Économie
Le Parti socialiste, arbitre décisif du budget de la Sécurité sociale


Le vote des députés socialistes, sollicités par Olivier Faure, apparaît désormais comme la clé de l’adoption du projet de financement de la Sécu. Cette position centrale du PS, conséquence des dissensions au sein de la majorité présidentielle, redessine les équilibres parlementaires.
Le sort du budget de la Sécurité sociale se joue désormais entre les mains des élus socialistes. Leur premier secrétaire, Olivier Faure, a en effet annoncé qu’il recommanderait à son groupe de voter en faveur du texte lors du scrutin prévu ce mardi à l’Assemblée nationale. Cette prise de position intervient alors que les formations Les Républicains et Horizons ont fait connaître leur refus de soutenir le projet du gouvernement, fragilisant considérablement la majorité relative de l’exécutif.
M. Faure a justifié sa décision par la fiabilité dont aurait fait preuve le Premier ministre, Sébastien Lecornu, au cours des négociations, notamment sur la suspension de la réforme des retraites. Le dirigeant socialiste a également mis en avant des avancées obtenues, citant l’abandon de plusieurs mesures initialement prévues. En l’absence d’une adoption du texte, le gouvernement anticipe une aggravation significative du déficit de la branche maladie l’année prochaine.
Cette posture du PS a immédiatement suscité des réactions vives. Les Insoumis ont dénoncé un changement d’alliance et une validation, selon eux, de coupes budgétaires dans le domaine de la santé. En réponse, Olivier Faure a rétorqué en qualifiant les responsables LR et Horizons d’« ingénieurs du chaos », les accusant de mettre en péril le système de protection sociale.
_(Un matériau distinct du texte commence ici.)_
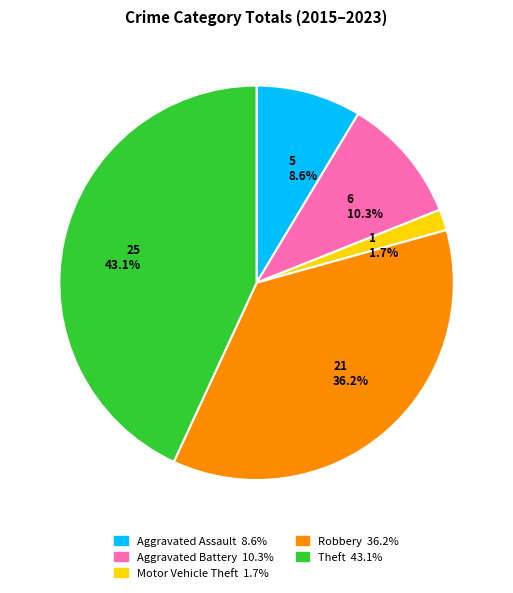

Which has a higher value, 5 8.6% or 1 1.7%?

5 8.6%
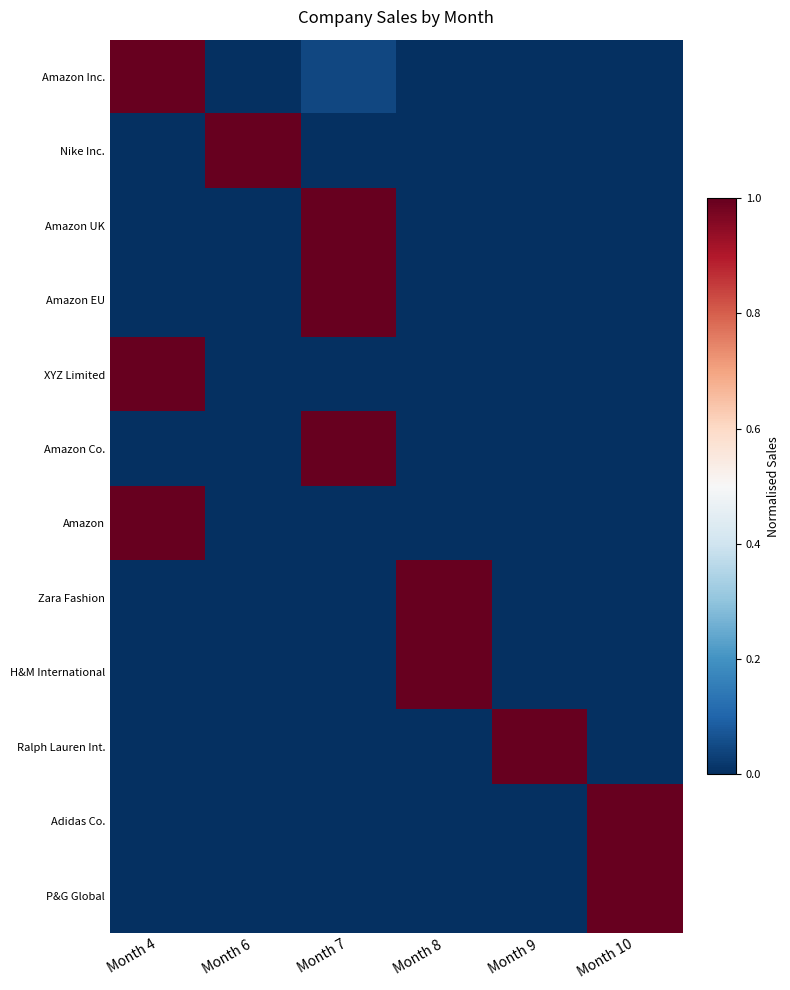

What is the maximum value shown in the chart?

1.0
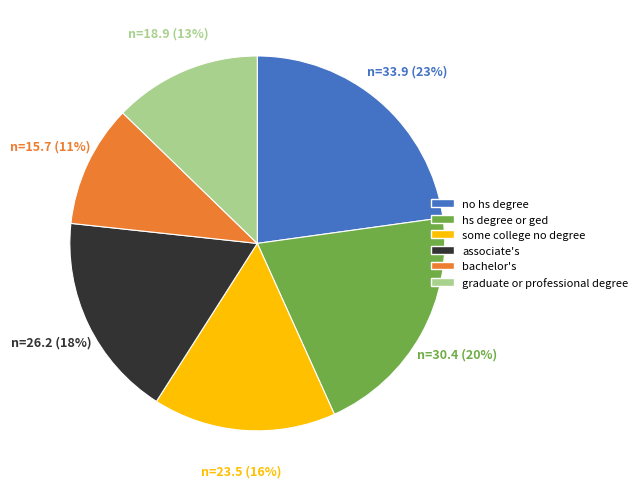

Which has a higher value, associate's or graduate or professional degree?

associate's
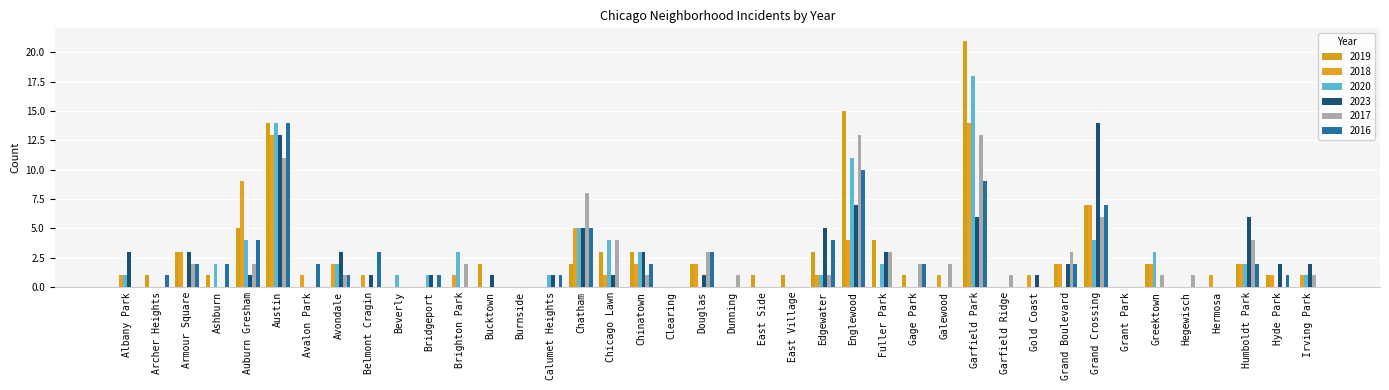

The 2016 series shows 0 at Fuller Park. True or false?

True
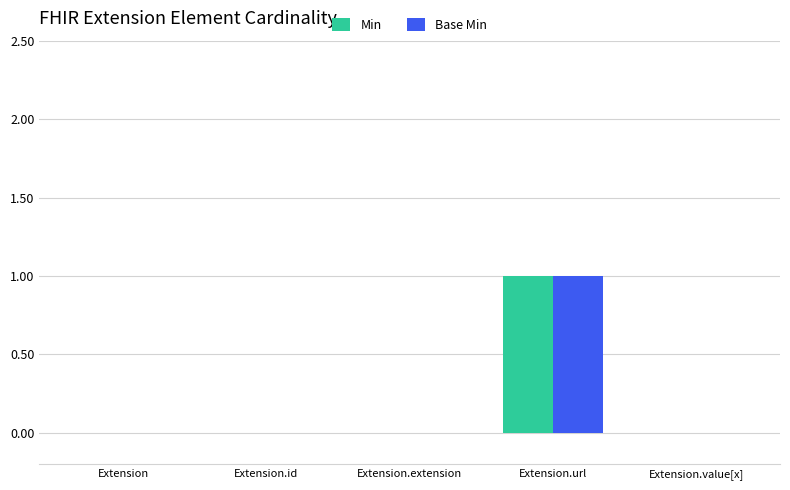

Reading left to right, list all the values displayed in this chart.

Min: Extension=0	Extension.id=0	Extension.extension=0	Extension.url=1	Extension.value[x]=0
Base Min: Extension=0	Extension.id=0	Extension.extension=0	Extension.url=1	Extension.value[x]=0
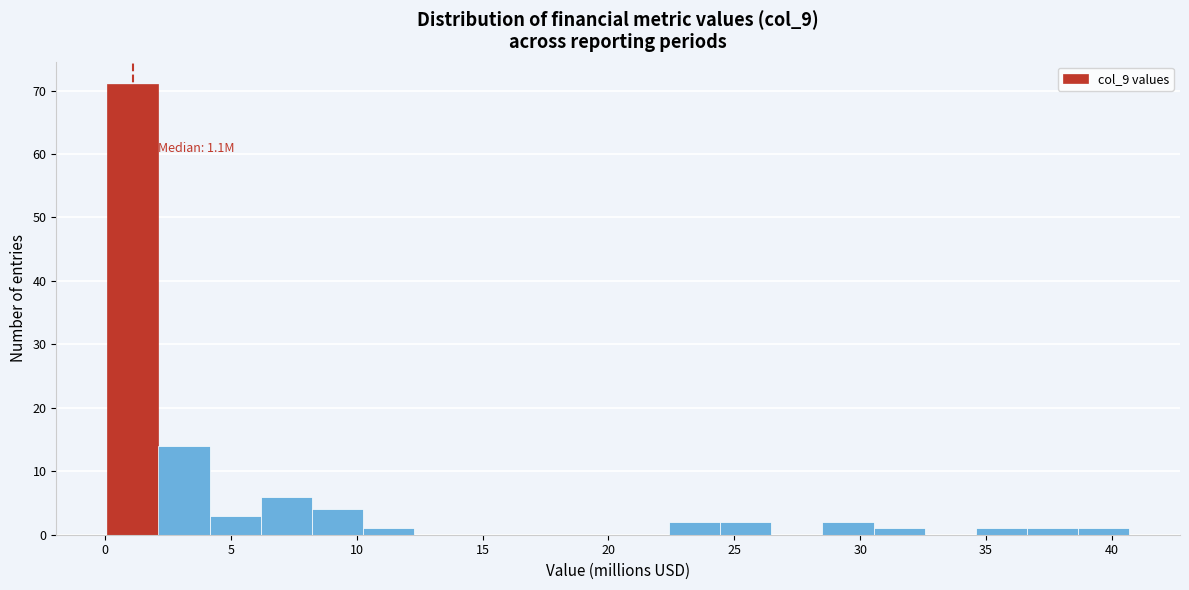

Which range on the x-axis has the tallest bar?

0.0 to 2.0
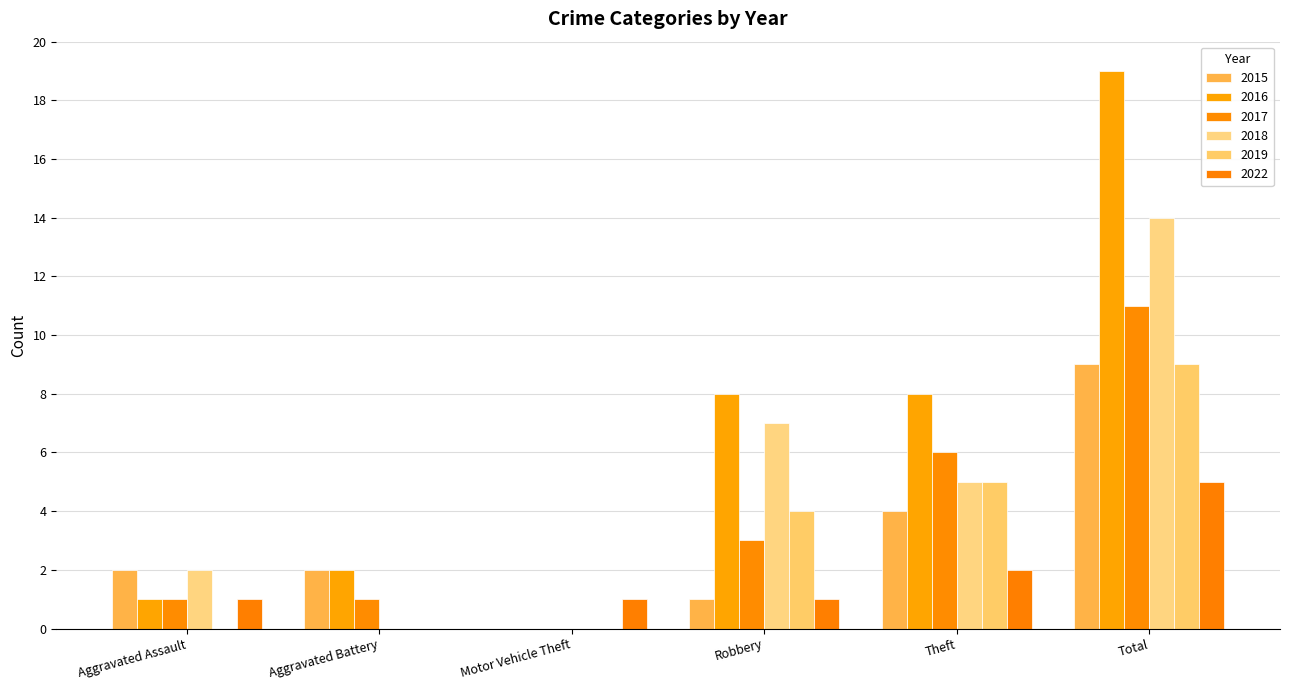

What value does the 2018 series have at Theft, to the nearest 5?

5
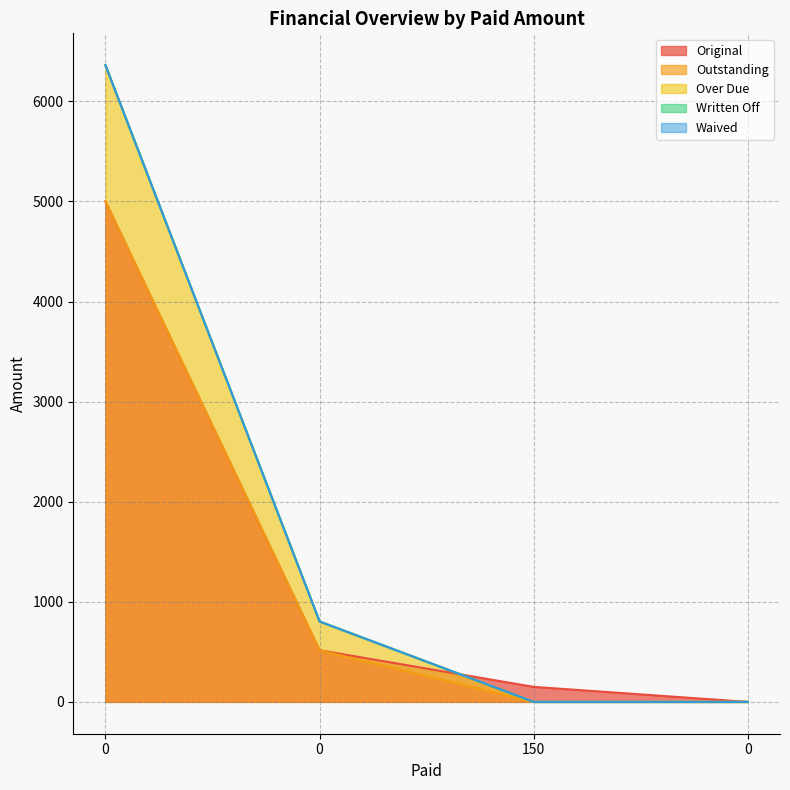

True or false: Original has more than 1 points higher than both neighbors.

False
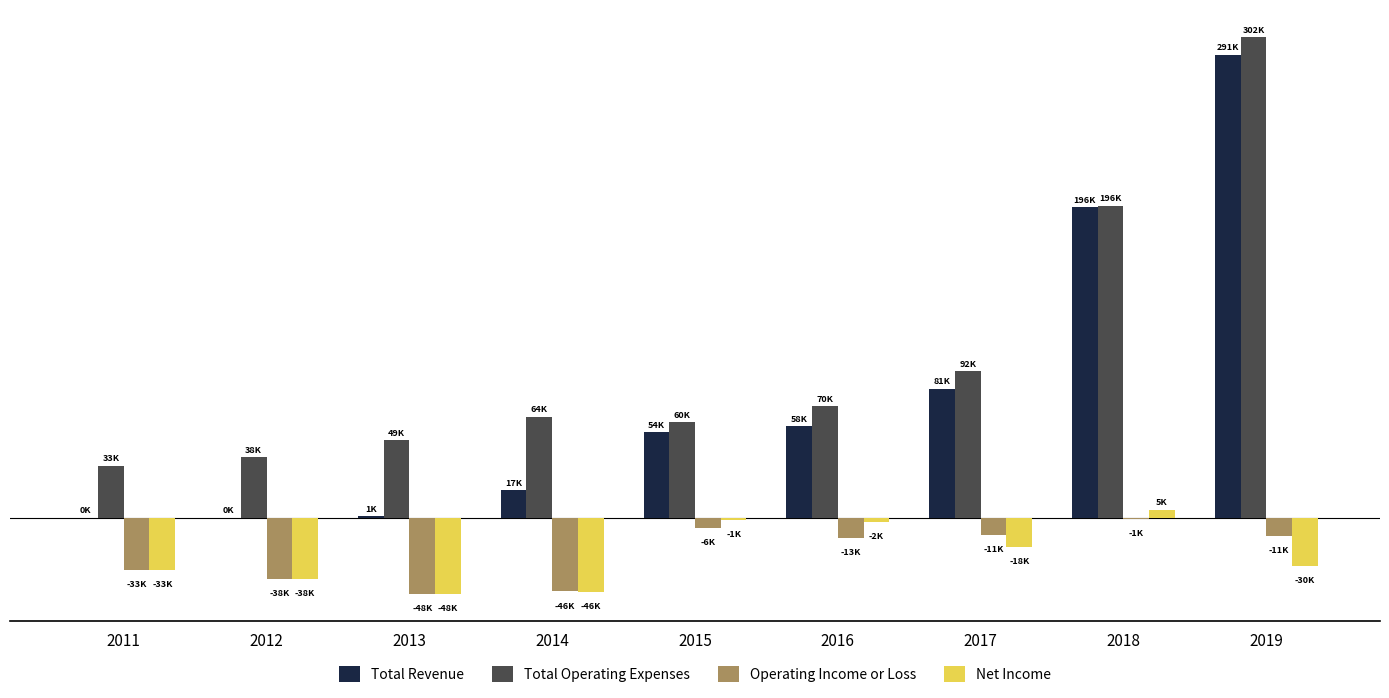

Does the chart contain stacked bars?

No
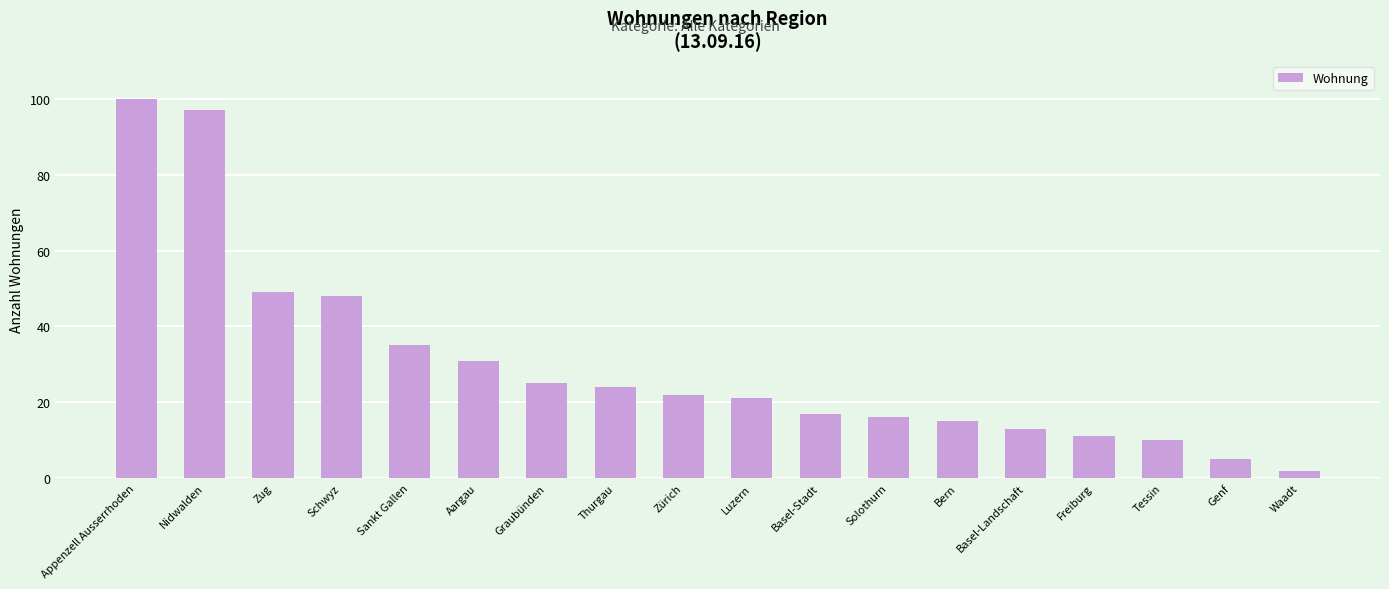

What is the average value?

30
Dans ce contexte, le vote des écologistes, qui avaient rejeté la partie recettes du budget vendredi dernier, pourrait également s’avérer déterminant. Le gouvernement a annoncé le dépôt d’un amendement visant à relever l’objectif de croissance des dépenses de l’assurance maladie, un geste interprété comme une ouverture en direction de ce groupe. Sa présidente, Cyrielle Chatelain, a indiqué que cet élément serait pris en compte dans la décision finale de ses collègues.
Alors que le recours à l’article 49.3 de la Constitution a été écarté pour ce texte, le scrutin s’annonce extrêmement serré. Les calculs des groupes laissent entrevoir un équilibre précaire, où chaque voix, y compris celles des non-inscrits, pourrait faire basculer le résultat. Au-delà de l’issue immédiate du vote, cette séquence illustre la nouvelle donne parlementaire et la nécessité, pour le gouvernement, de construire des majorités au cas par cas. L’examen du projet de loi de finances de l’État, toujours en cours au Sénat, promet d’ailleurs d’être tout aussi complexe.